---------- PROVIDED RECORDS ----------

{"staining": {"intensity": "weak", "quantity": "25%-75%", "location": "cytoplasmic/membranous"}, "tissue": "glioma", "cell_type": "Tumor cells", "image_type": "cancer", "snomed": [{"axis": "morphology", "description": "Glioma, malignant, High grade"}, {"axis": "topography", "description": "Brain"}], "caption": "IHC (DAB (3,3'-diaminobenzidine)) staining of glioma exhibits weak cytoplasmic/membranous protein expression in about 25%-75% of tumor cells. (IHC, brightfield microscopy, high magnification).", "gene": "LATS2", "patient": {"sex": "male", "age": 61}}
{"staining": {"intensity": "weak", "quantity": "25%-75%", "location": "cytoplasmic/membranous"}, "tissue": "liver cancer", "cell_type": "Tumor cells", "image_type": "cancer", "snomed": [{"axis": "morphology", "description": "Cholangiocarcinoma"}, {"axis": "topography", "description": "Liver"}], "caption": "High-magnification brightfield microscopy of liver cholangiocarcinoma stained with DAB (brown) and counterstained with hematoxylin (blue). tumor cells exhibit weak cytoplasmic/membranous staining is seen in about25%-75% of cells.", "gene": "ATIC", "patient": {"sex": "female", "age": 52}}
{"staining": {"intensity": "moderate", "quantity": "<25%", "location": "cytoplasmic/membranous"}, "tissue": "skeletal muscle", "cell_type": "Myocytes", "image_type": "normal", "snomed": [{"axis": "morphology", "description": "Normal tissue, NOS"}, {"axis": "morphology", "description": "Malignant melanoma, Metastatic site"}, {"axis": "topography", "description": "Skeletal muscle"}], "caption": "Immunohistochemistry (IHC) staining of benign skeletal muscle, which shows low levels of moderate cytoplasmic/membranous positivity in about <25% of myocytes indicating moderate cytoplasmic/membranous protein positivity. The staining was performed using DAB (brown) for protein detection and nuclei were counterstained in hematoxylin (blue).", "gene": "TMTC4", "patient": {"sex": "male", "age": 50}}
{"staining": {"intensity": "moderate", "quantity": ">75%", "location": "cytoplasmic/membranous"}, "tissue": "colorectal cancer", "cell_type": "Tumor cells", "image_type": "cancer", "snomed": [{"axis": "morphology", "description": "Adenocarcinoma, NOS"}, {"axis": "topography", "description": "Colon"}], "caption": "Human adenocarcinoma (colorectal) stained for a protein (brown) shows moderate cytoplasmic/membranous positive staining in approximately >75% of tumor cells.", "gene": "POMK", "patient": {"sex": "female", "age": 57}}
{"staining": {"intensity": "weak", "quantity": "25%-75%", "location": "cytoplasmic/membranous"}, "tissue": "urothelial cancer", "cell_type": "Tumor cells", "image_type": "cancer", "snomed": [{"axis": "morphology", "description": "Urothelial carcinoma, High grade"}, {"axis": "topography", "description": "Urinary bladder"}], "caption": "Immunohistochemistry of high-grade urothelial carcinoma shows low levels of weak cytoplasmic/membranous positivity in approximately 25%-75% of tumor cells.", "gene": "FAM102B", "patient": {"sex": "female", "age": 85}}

----------

> _EXERCISE DETAILS_
Every entry above should be transcribed exactly as it appears.

> _SOLUTION FOR THIS TASK_
{"staining": {"intensity": "weak", "quantity": "25%-75%", "location": "cytoplasmic/membranous"}, "tissue": "glioma", "cell_type": "Tumor cells", "image_type": "cancer", "snomed": [{"axis": "morphology", "description": "Glioma, malignant, High grade"}, {"axis": "topography", "description": "Brain"}], "caption": "IHC (DAB (3,3'-diaminobenzidine)) staining of glioma exhibits weak cytoplasmic/membranous protein expression in about 25%-75% of tumor cells. (IHC, brightfield microscopy, high magnification).", "gene": "LATS2", "patient": {"sex": "male", "age": 61}}
{"staining": {"intensity": "weak", "quantity": "25%-75%", "location": "cytoplasmic/membranous"}, "tissue": "liver cancer", "cell_type": "Tumor cells", "image_type": "cancer", "snomed": [{"axis": "morphology", "description": "Cholangiocarcinoma"}, {"axis": "topography", "description": "Liver"}], "caption": "High-magnification brightfield microscopy of liver cholangiocarcinoma stained with DAB (brown) and counterstained with hematoxylin (blue). tumor cells exhibit weak cytoplasmic/membranous staining is seen in about25%-75% of cells.", "gene": "ATIC", "patient": {"sex": "female", "age": 52}}
{"staining": {"intensity": "moderate", "quantity": "<25%", "location": "cytoplasmic/membranous"}, "tissue": "skeletal muscle", "cell_type": "Myocytes", "image_type": "normal", "snomed": [{"axis": "morphology", "description": "Normal tissue, NOS"}, {"axis": "morphology", "description": "Malignant melanoma, Metastatic site"}, {"axis": "topography", "description": "Skeletal muscle"}], "caption": "Immunohistochemistry (IHC) staining of benign skeletal muscle, which shows low levels of moderate cytoplasmic/membranous positivity in about <25% of myocytes indicating moderate cytoplasmic/membranous protein positivity. The staining was performed using DAB (brown) for protein detection and nuclei were counterstained in hematoxylin (blue).", "gene": "TMTC4", "patient": {"sex": "male", "age": 50}}
{"staining": {"intensity": "moderate", "quantity": ">75%", "location": "cytoplasmic/membranous"}, "tissue": "colorectal cancer", "cell_type": "Tumor cells", "image_type": "cancer", "snomed": [{"axis": "morphology", "description": "Adenocarcinoma, NOS"}, {"axis": "topography", "description": "Colon"}], "caption": "Human adenocarcinoma (colorectal) stained for a protein (brown) shows moderate cytoplasmic/membranous positive staining in approximately >75% of tumor cells.", "gene": "POMK", "patient": {"sex": "female", "age": 57}}
{"staining": {"intensity": "weak", "quantity": "25%-75%", "location": "cytoplasmic/membranous"}, "tissue": "urothelial cancer", "cell_type": "Tumor cells", "image_type": "cancer", "snomed": [{"axis": "morphology", "description": "Urothelial carcinoma, High grade"}, {"axis": "topography", "description": "Urinary bladder"}], "caption": "Immunohistochemistry of high-grade urothelial carcinoma shows low levels of weak cytoplasmic/membranous positivity in approximately 25%-75% of tumor cells.", "gene": "FAM102B", "patient": {"sex": "female", "age": 85}}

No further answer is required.